Der Rechtsmittelwerber macht geltend, daß der G*** Z*** im Verteilungsverfahren Parteistellung nicht zukam, so daß der Verteilungsbeschluß des Erstgerichtes in Rechtskraft erwachsen sei. Für die Anfechtbarkeit des Verteilungsbeschlusses und das Rechtsmittelverfahren gelten weder die Bestimmung des § 30 EisbEG, die sich nur auf den Rekurs gegen den Entschädigungsfestsetzungsbeschluß bezieht, noch die Vorschriften der Exekutionsordnung, da § 34 Abs2 EisbEG nur die Anwendung der Verteilungsgrundsätze der Exekutionsordnung anordnet, sondern das Gesetz über das Verfahren außer Streitsachen (SZ 9/216; Brunner, Enteignung für Bundesstraßen 246). Es ist daher zu prüfen, ob die G*** Z*** durch den Verteilungsbeschluß des Erstgerichtes beschwert (§ 9 AußStrG) sein konnte.
Sowohl wie Bestimmung des § 34 Abs2 EisbEG als auch die des § 215 EO geht davon aus, daß die Entschädigungssumme bzw. das Meistbot bereits erlegt und damit verfügbar ist, die Entschädigungssumme bzw. das Meistbot also bereits durch Gerichtserlag geleistet wurde. Der Erleger ist daher, wie Brunner aaO 246 richtig ausführt, zur Verteilungstagsatzung nicht zu laden, weil er durch einen Verteilungsbeschluß in seinen Rechten nicht mehr berührt werden kann.
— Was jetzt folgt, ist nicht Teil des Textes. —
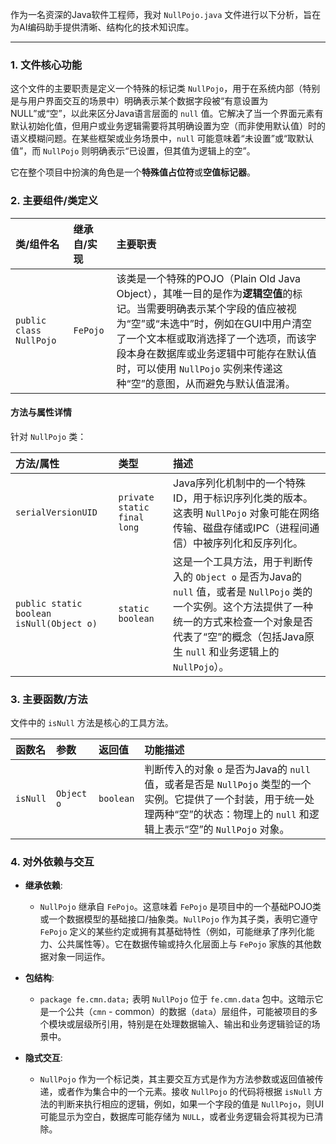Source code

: 作为一名资深的Java软件工程师，我对 `NullPojo.java` 文件进行以下分析，旨在为AI编码助手提供清晰、结构化的技术知识库。

---

### 1. 文件核心功能
这个文件的主要职责是定义一个特殊的标记类 `NullPojo`，用于在系统内部（特别是与用户界面交互的场景中）明确表示某个数据字段被“有意设置为NULL”或“空”，以此来区分Java语言层面的 `null` 值。它解决了当一个界面元素有默认初始化值，但用户或业务逻辑需要将其明确设置为空（而非使用默认值）时的语义模糊问题。在某些框架或业务场景中，`null` 可能意味着“未设置”或“取默认值”，而 `NullPojo` 则明确表示“已设置，但其值为逻辑上的空”。

它在整个项目中扮演的角色是一个**特殊值占位符**或**空值标记器**。

### 2. 主要组件/类定义

| 类/组件名 | 继承自/实现 | 主要职责 |
| :--- | :--- | :--- |
| `public class NullPojo` | `FePojo` | 该类是一个特殊的POJO（Plain Old Java Object），其唯一目的是作为**逻辑空值**的标记。当需要明确表示某个字段的值应被视为“空”或“未选中”时，例如在GUI中用户清空了一个文本框或取消选择了一个选项，而该字段本身在数据库或业务逻辑中可能存在默认值时，可以使用 `NullPojo` 实例来传递这种“空”的意图，从而避免与默认值混淆。 |

#### 方法与属性详情

针对 `NullPojo` 类：

| 方法/属性 | 类型 | 描述 |
| :--- | :--- | :--- |
| `serialVersionUID` | `private static final long` | Java序列化机制中的一个特殊ID，用于标识序列化类的版本。这表明 `NullPojo` 对象可能在网络传输、磁盘存储或IPC（进程间通信）中被序列化和反序列化。 |
| `public static boolean isNull(Object o)` | `static boolean` | 这是一个工具方法，用于判断传入的 `Object o` 是否为Java的 `null` 值，或者是 `NullPojo` 类的一个实例。这个方法提供了一种统一的方式来检查一个对象是否代表了“空”的概念（包括Java原生 `null` 和业务逻辑上的 `NullPojo`）。 |

### 3. 主要函数/方法

文件中的 `isNull` 方法是核心的工具方法。

| 函数名 | 参数 | 返回值 | 功能描述 |
| :--- | :--- | :--- | :--- |
| `isNull` | `Object o` | `boolean` | 判断传入的对象 `o` 是否为Java的 `null` 值，或者是否是 `NullPojo` 类型的一个实例。它提供了一个封装，用于统一处理两种“空”的状态：物理上的 `null` 和逻辑上表示“空”的 `NullPojo` 对象。 |

### 4. 对外依赖与交互

*   **继承依赖**:
    *   `NullPojo` 继承自 `FePojo`。这意味着 `FePojo` 是项目中的一个基础POJO类或一个数据模型的基础接口/抽象类。`NullPojo` 作为其子类，表明它遵守 `FePojo` 定义的某些约定或拥有其基础特性（例如，可能继承了序列化能力、公共属性等）。它在数据传输或持久化层面上与 `FePojo` 家族的其他数据对象一同运作。

*   **包结构**:
    *   `package fe.cmn.data;` 表明 `NullPojo` 位于 `fe.cmn.data` 包中。这暗示它是一个公共（`cmn` - common）的数据（`data`）层组件，可能被项目的多个模块或层级所引用，特别是在处理数据输入、输出和业务逻辑验证的场景中。

*   **隐式交互**:
    *   `NullPojo` 作为一个标记类，其主要交互方式是作为方法参数或返回值被传递，或者作为集合中的一个元素。接收 `NullPojo` 的代码将根据 `isNull` 方法的判断来执行相应的逻辑，例如，如果一个字段的值是 `NullPojo`，则UI可能显示为空白，数据库可能存储为 `NULL`，或者业务逻辑会将其视为已清除。

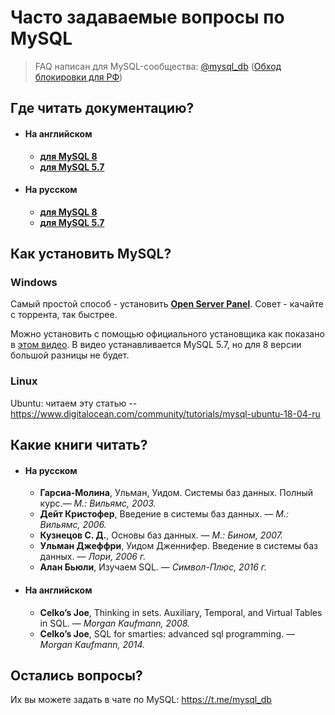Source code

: # Часто задаваемые вопросы по MySQL

> FAQ написан для MySQL-сообщества: [@mysql_db](https://t.me/mysql_db) ([Обход блокировки для РФ](http://t-do.ru/mysql_db))

## Где читать документацию?

- #### На английском
  - [**для MySQL 8**](https://dev.mysql.com/doc/refman/8.0/en/)
  - [**для MySQL 5.7**](https://dev.mysql.com/doc/refman/5.7/en/)
- #### На русском
  - [**для MySQL 8**](http://www.rldp.ru/mysql/mysql80/index.htm)
  - [**для MySQL 5.7**](http://spec-zone.ru/RU/mysql/5.7/index.html)

## Как установить MySQL?

### Windows

Самый простой способ - установить [**Open Server Panel**](https://ospanel.io/). Совет - качайте с торрента, так быстрее.

Можно установить с помощью официального установщика как показано в [этом видео](https://www.youtube.com/watch?v=5XUA3kbNo0s). В видео устанавливается MySQL 5.7, но для 8 версии большой разницы не будет.

### Linux

Ubuntu: читаем эту статью -- https://www.digitalocean.com/community/tutorials/mysql-ubuntu-18-04-ru

## Какие книги читать?

- #### На русском
  - **Гарсиа-Молина**, Ульман, Уидом. Системы баз данных. Полный курс.— *М.: Вильямс, 2003.*
  - **Дейт Кристофер**, Введение в системы баз данных. — *М.: Вильямс, 2006.*
  - **Кузнецов С. Д.**, Основы баз данных. — *М.: Бином, 2007.*
  - **Ульман Джеффри**, Уидом Дженнифер. Введение в системы баз данных. — *Лори, 2006 г.*
  - **Алан Бьюли**, Изучаем SQL. — *Символ-Плюс, 2016 г.*
- #### На английском
  - **Celko’s Joe**, Thinking in sets. Auxiliary, Temporal, and Virtual Tables in SQL. — *Morgan Kaufmann, 2008.*
  - **Celko’s Joe**, SQL for smarties: advanced sql programming. — *Morgan Kaufmann, 2014.*

## Остались вопросы?

Их вы можете задать в чате по MySQL: https://t.me/mysql_db
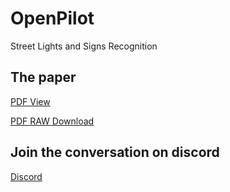 # OpenPilot
Street Lights and Signs Recognition

## The paper
[PDF View](https://github.com/icmma/openpilot-traffic/blob/master/OPTLAS.pdf)

[PDF RAW Download](https://github.com/icmma/openpilot-traffic/raw/master/OPTLAS.pdf)

## Join the conversation on discord
[Discord](https://discordapp.com/channels/469524606043160576/547386321061281792)
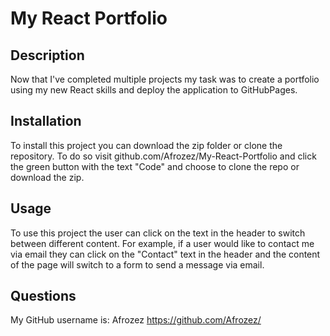 # My React Portfolio

## Description

Now that I've completed multiple projects my task was to create a portfolio using my new React skills and deploy the application to GitHubPages.

## Installation

To install this project you can download the zip folder or clone the repository. To do so visit github.com/Afrozez/My-React-Portfolio and click the green button with the text "Code" and choose to clone the repo or download the zip.

## Usage

To use this project the user can click on the text in the header to switch between different content. For example, if a user would like to contact me via email they can click on the "Contact" text in the header and the content of the page will switch to a form to send a message via email.

## Questions

 My GitHub username is: Afrozez <https://github.com/Afrozez/>
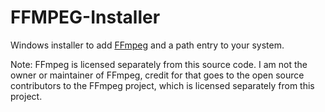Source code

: # FFMPEG-Installer

Windows installer to add [FFmpeg](https://ffmpeg.org/) and a path entry to your system.

Note: FFmpeg is licensed separately from this source code. I am not the owner or maintainer of FFmpeg, credit for that goes to the open source contributors to the FFmpeg project, which is licensed separately from this project.
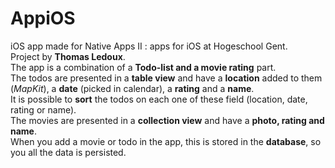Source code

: # AppiOS
iOS app made for Native Apps II : apps for iOS at Hogeschool Gent.</br>
Project by **Thomas Ledoux**.</br>
The app is a combination of a **Todo-list and a movie rating** part.</br>
The todos are presented in a **table view** and have a **location** added to them (*MapKit*), a **date** (picked in calendar), a **rating** and a **name**.</br>
It is possible to **sort** the todos on each one of these field (location, date, rating or name).</br>
The movies are presented in a **collection view** and have a **photo, rating and name**.</br>
When you add a movie or todo in the app, this is stored in the **database**, so you all the data is persisted. </br>
</br>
Nur die gerichtliche Entscheidung über die Festsetzung der Höhe der Enteignungsentschädigung stellt gemäß § 36 EisbEG und § 1 Z 6 EO einen Exekutionstitel dar (3 Ob 81/82; Brunner aaO 242). Dieser Exekutionstitel wird durch den Verteilungsbeschluß weder erweitert noch abgeändert. Er bildet auch keinen (weiteren) Exekutionstitel, auf Grund dessen der einem Gläubiger zugewiesene Betrag im Wege der Exekution hereingebracht werden könnte (vgl. Heller-Berger-Stix, Komm.4 1580). Durch die Verteilung des Entschädigungsbetrages von S 291.224,44 wurde demnach in Rechte der G*** Z*** nicht eingegriffen; ihr Rekurs gegen den Verteilungsbeschluß des Erstgerichtes war dann aber unzulässig. Allein dadurch, daß die verteilte Summe gar nicht zur Gänze vorhanden war, wurden Rechte der G*** Z*** nicht berührt. Demzufolge ist spruchgemäß zu entscheiden.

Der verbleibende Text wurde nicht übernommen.